You never get a second change to make a first impression.


@Roel. Agreed.
Option 3:
Include GPS hardware in the gateway. Just because protocol/software/chips are not ready is no excuse not to include the GPS hardware in the gateway. You can always inject the timing/localisation information at a later time in the packets going to the server. Localisation calculations can even be delayed and be done by the application(server) later, as long as gateway location and gps timings of received node data are included in the packets.
Leaving GPS hardware out of the gateway now makes future use of the localisation information very hard, since many (all first generation) gateways are not able to provide this information.
(Too late now anyway I guess)

Hi guys,

Geolocation of sensors without a GPS by triangulation is still a hot topic within the LoRaWan scene. For most of us it is obvious why. 5 month ago KPN announced (future) nation wide Geolocation Services for the Netherlands on its commercial network, recently Semtech LoRa Technology announced a partnership with ZTE. A few interesting highlights:

Semtech’s geolocation functionality uses a hybrid mix of time stamping techniques to locate ensors relative to gateways without requiring additional hardware/space, battery power, and other costly add-ons.

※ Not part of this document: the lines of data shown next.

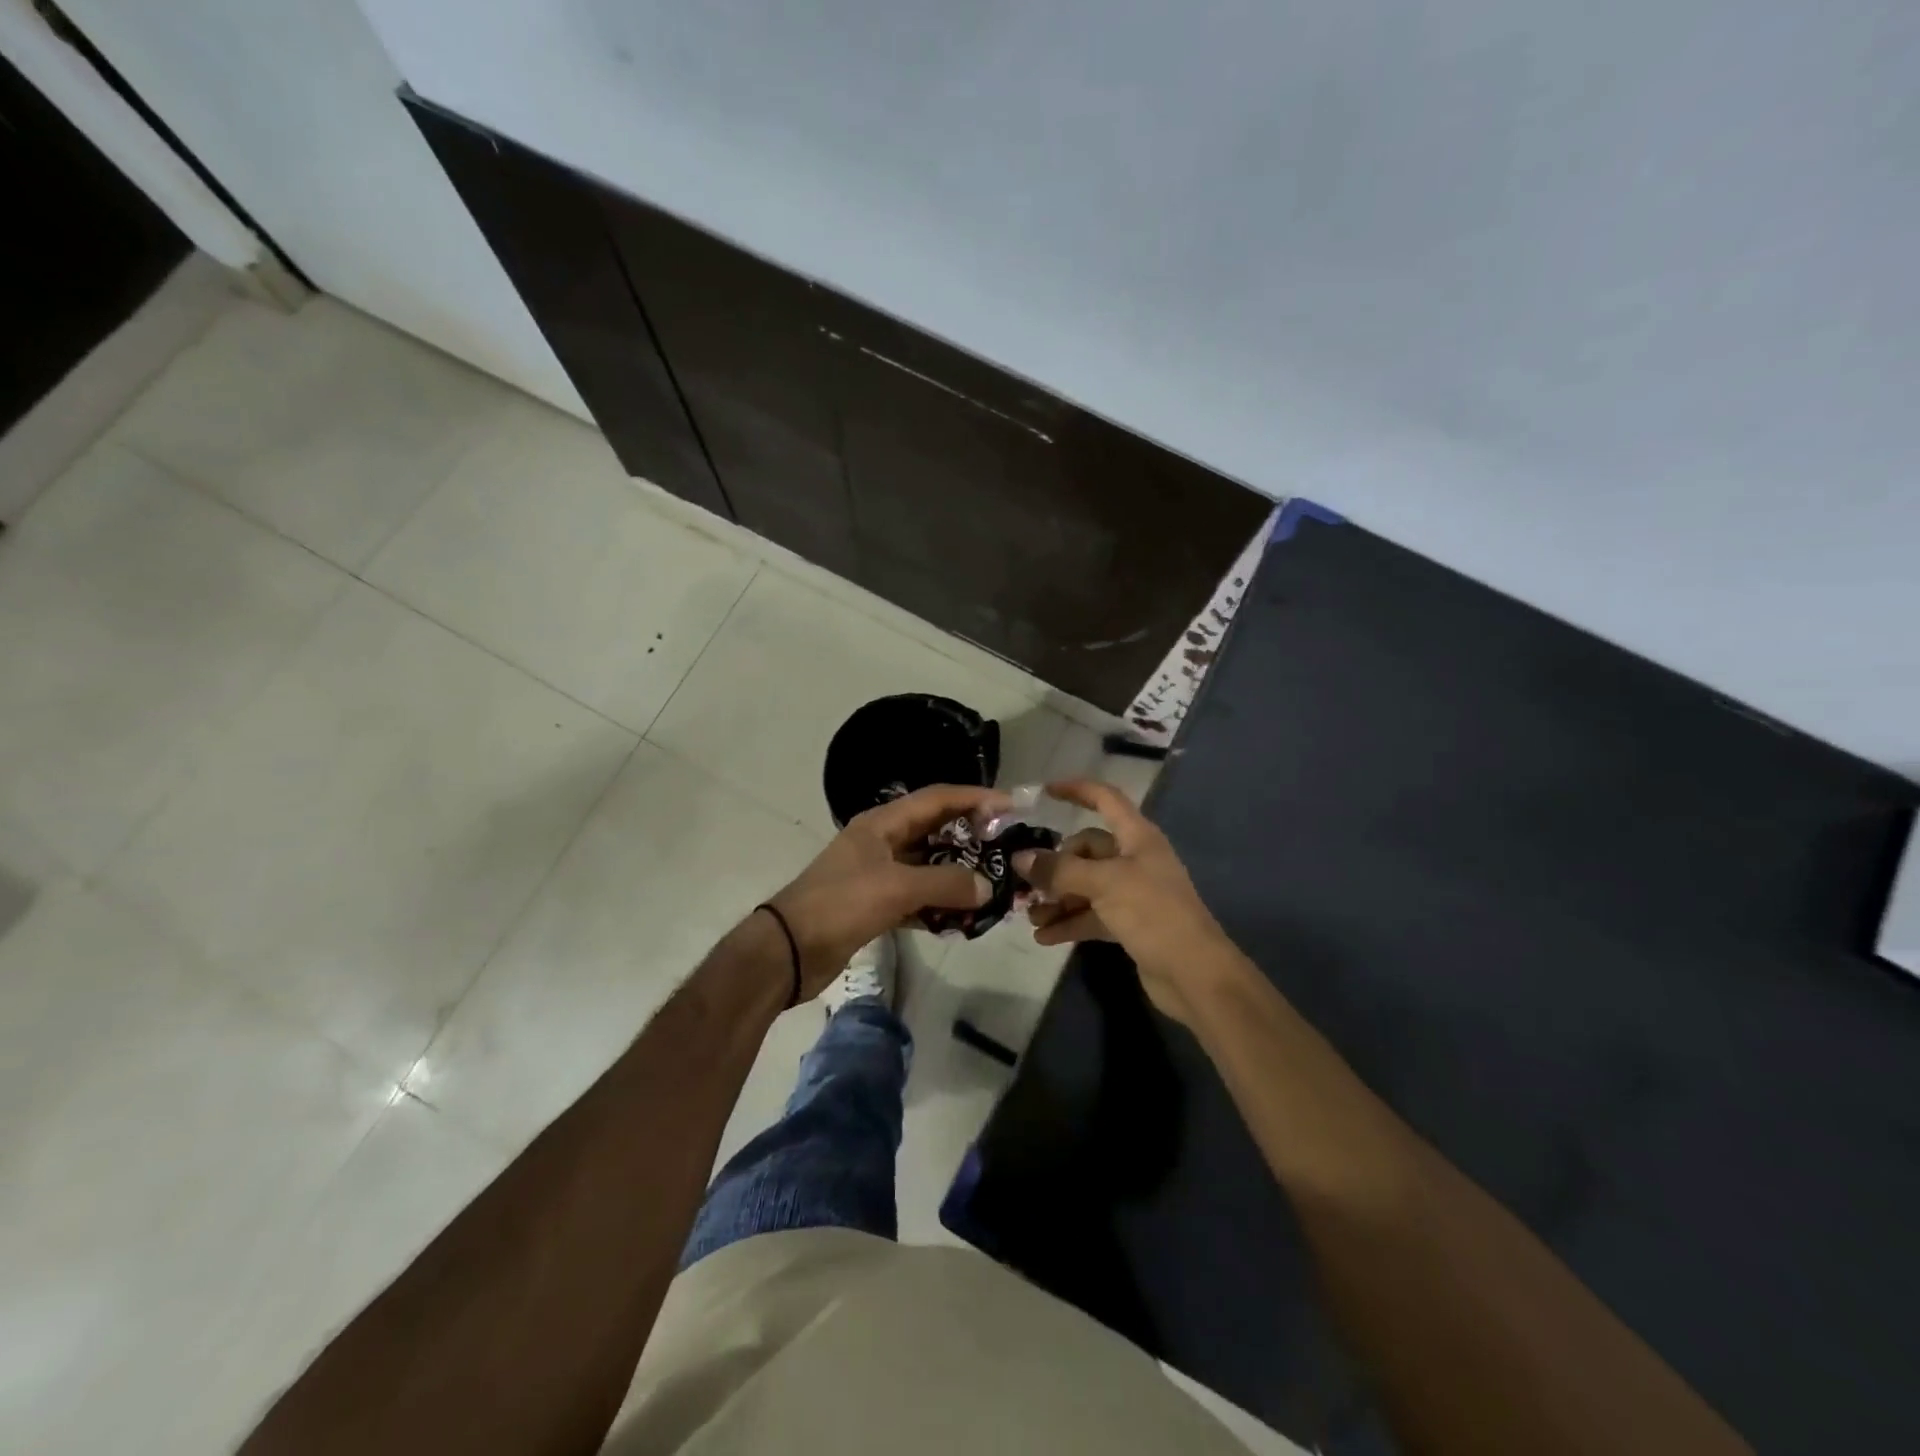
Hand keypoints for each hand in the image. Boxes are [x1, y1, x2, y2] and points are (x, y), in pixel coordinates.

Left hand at [767, 784, 1001, 998]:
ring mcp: (878, 873)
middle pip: (935, 830)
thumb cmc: (841, 904)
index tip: (1011, 806)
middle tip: (1007, 847)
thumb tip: (987, 887)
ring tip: (993, 884)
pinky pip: (917, 896)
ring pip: (928, 866)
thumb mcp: (897, 888)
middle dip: (971, 837)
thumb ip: (946, 884)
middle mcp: (882, 841)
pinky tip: (963, 918)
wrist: (789, 949)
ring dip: (957, 874)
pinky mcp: (876, 904)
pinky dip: (939, 904)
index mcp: (882, 823)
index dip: (975, 798)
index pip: (937, 799)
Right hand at [1014, 780, 1228, 1022]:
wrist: (1194, 974)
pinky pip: (1090, 915)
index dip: (1077, 790)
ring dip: (1057, 898)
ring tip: (1030, 916)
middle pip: (1086, 850)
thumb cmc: (1153, 913)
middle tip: (1026, 883)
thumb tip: (1020, 858)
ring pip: (1085, 885)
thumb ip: (1060, 870)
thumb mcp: (1104, 884)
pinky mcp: (1128, 924)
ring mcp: (1132, 893)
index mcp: (1137, 837)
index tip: (1044, 792)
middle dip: (1054, 866)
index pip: (1105, 799)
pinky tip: (1043, 937)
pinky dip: (1069, 922)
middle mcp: (1134, 859)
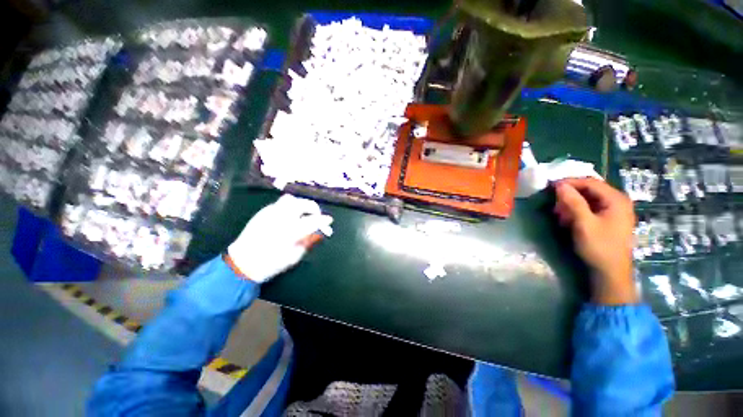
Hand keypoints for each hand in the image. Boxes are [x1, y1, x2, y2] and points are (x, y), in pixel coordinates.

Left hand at [227, 194, 332, 282]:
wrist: (242, 263)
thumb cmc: (271, 263)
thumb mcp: (294, 256)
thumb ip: (308, 241)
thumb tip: (319, 233)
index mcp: (290, 231)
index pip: (313, 221)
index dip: (324, 220)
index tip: (329, 221)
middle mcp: (281, 217)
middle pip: (303, 204)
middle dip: (314, 208)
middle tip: (316, 216)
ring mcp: (271, 212)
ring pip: (291, 199)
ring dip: (301, 204)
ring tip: (303, 214)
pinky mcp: (263, 212)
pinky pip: (280, 203)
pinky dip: (290, 207)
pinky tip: (289, 217)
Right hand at [553, 178, 637, 304]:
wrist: (610, 272)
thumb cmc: (599, 247)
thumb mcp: (584, 224)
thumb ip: (573, 202)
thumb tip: (559, 185)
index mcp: (616, 199)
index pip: (590, 182)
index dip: (570, 182)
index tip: (550, 186)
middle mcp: (617, 201)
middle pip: (589, 189)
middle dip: (569, 195)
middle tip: (554, 203)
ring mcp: (614, 210)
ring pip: (588, 199)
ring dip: (571, 204)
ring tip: (559, 214)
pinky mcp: (608, 219)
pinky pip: (590, 208)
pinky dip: (577, 211)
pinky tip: (567, 219)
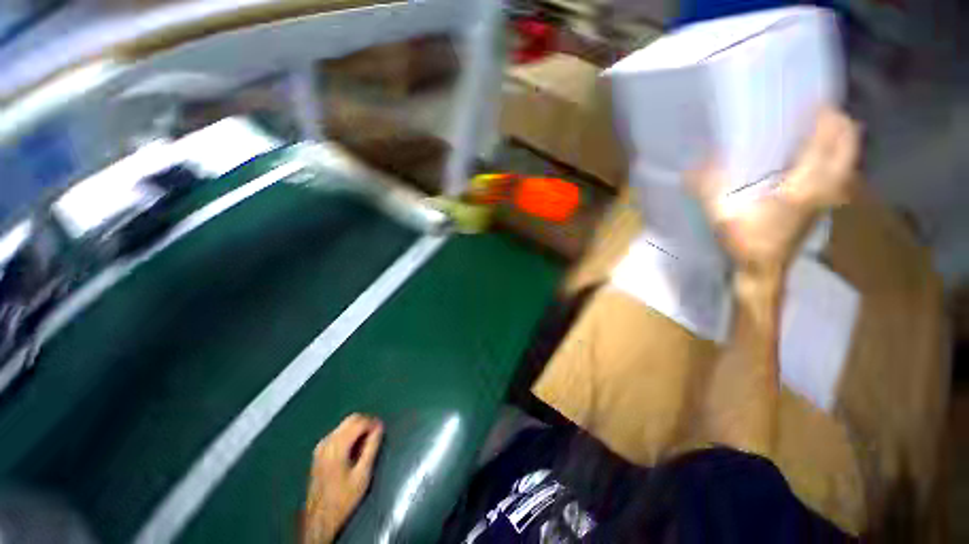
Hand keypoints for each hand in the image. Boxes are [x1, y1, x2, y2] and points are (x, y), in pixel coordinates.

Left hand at [303, 414, 383, 543]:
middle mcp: (326, 442)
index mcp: (336, 446)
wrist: (319, 519)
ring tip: (368, 442)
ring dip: (358, 428)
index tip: (383, 430)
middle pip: (350, 419)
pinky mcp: (319, 452)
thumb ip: (371, 447)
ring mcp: (321, 446)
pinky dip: (350, 434)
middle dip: (366, 422)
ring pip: (344, 425)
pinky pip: (338, 433)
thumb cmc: (343, 498)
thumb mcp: (362, 474)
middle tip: (377, 434)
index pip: (358, 422)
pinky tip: (355, 448)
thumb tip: (380, 427)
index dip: (373, 422)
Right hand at [688, 108, 859, 281]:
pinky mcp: (823, 206)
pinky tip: (817, 158)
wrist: (765, 270)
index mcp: (805, 185)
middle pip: (847, 147)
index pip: (827, 142)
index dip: (826, 118)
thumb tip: (693, 166)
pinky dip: (835, 159)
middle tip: (822, 110)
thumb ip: (709, 188)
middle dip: (841, 124)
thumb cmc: (747, 242)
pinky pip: (839, 173)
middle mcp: (825, 187)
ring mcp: (828, 198)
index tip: (816, 100)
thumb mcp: (722, 215)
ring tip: (822, 128)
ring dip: (840, 141)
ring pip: (847, 160)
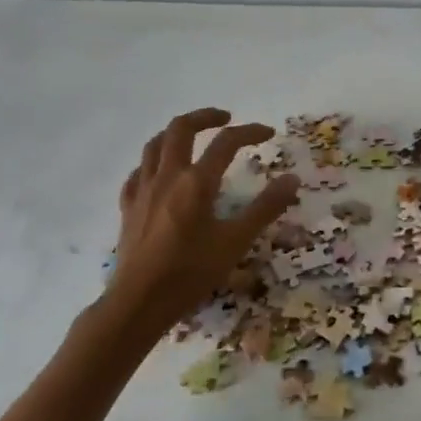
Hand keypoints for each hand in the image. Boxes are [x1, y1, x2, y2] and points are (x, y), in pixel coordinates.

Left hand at [104, 108, 300, 336]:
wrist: (138, 303)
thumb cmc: (190, 273)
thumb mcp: (236, 242)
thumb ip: (265, 208)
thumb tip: (292, 179)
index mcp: (196, 182)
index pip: (226, 142)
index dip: (250, 132)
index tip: (268, 133)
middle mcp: (168, 176)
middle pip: (181, 128)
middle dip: (205, 117)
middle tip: (225, 118)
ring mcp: (143, 190)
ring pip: (155, 144)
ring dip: (175, 133)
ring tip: (192, 136)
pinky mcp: (128, 207)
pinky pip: (137, 172)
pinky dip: (152, 163)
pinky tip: (159, 172)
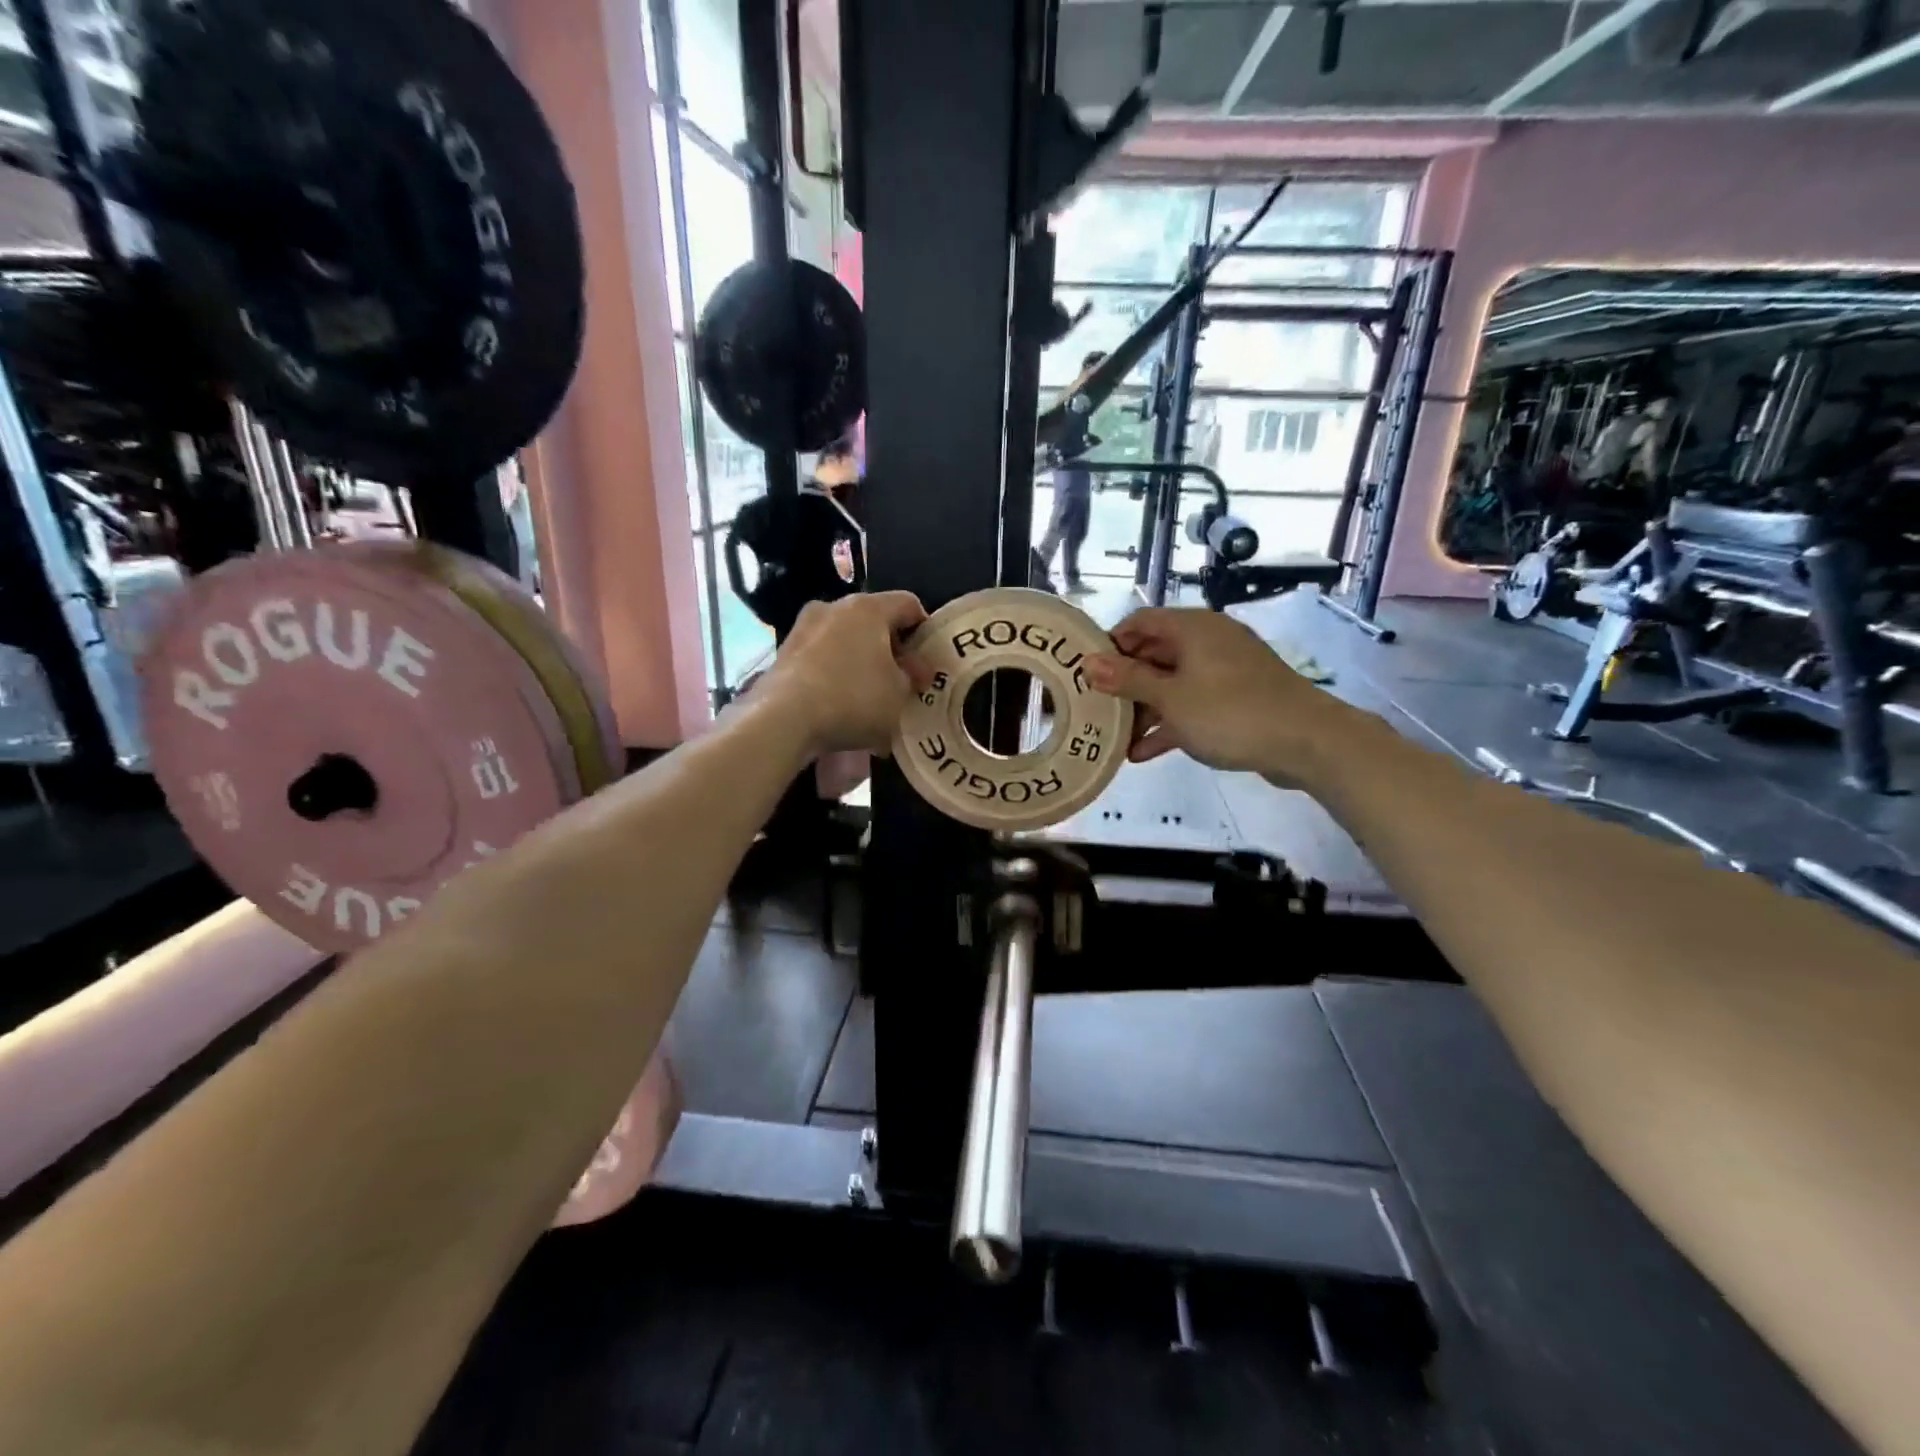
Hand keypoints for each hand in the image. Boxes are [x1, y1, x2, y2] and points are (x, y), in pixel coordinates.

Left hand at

ZTE’s commitment to bringing commercial IoT solutions with geolocation functionality to market will help accelerate the adoption of IoT applications in China. After extensive testing, we are excited to enhance the current features our ecosystem of LoRa-based IoT applications. Our goal is to deploy over 10,000 gateways and millions of sensors in China and beyond.

Full article: https://iotbusinessnews.com/2017/04/12/20709-semtech-zte-develop-lora-based-iot-solutions-geolocation-functionality/

Anyone one who can help me.
In case use triangulation, the three GWs should receive the message from one node, question is how make the three GWs keep the spare channel for this node? how do server coordinate among GWs?

The 3+ gateways will receive a message from one node. The message is carried, as any message to the backend. provided the GW have accurate timestamp for the received message, the backend will be able to calculate the location of the node, based one the difference in the time of arrival of the message to the various GW. There is no need to have a spare channel for location. All GW listening to all channels, all messages will be received, as any normal message.

As an indoor gadget, does kickstarter TTN gateway really have a GPS receiver inside? How to receive a GPS signal inside?